INPUT DATA:

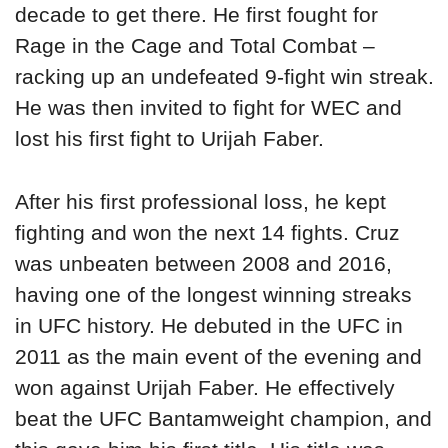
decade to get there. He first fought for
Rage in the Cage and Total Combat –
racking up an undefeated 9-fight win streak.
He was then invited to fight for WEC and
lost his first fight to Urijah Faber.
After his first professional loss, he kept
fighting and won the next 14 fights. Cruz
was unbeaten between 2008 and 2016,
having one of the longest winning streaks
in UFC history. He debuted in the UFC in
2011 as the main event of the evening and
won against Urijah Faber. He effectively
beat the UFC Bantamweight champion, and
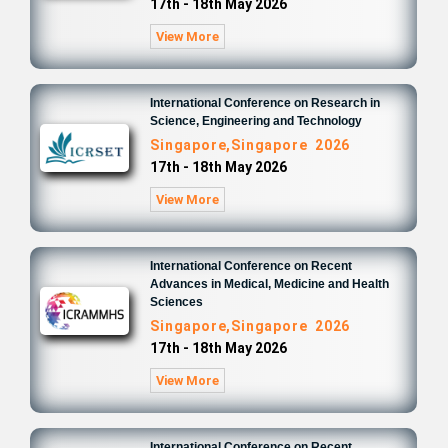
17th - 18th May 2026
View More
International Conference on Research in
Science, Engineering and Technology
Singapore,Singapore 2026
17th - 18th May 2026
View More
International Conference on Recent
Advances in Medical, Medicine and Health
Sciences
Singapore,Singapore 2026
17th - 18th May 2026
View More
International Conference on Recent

TASK: Write out the text of both items above word for word, leaving the pictures out of your answer.

RESPONSE:
decade to get there. He first fought for
Rage in the Cage and Total Combat –
racking up an undefeated 9-fight win streak.
He was then invited to fight for WEC and
lost his first fight to Urijah Faber.
After his first professional loss, he kept
fighting and won the next 14 fights. Cruz
was unbeaten between 2008 and 2016,
having one of the longest winning streaks
in UFC history. He debuted in the UFC in
2011 as the main event of the evening and
won against Urijah Faber. He effectively
beat the UFC Bantamweight champion, and
17th - 18th May 2026
View More
International Conference on Research in
Science, Engineering and Technology
Singapore,Singapore 2026
17th - 18th May 2026
View More
International Conference on Recent
Advances in Medical, Medicine and Health
Sciences
Singapore,Singapore 2026
17th - 18th May 2026
View More
International Conference on Recent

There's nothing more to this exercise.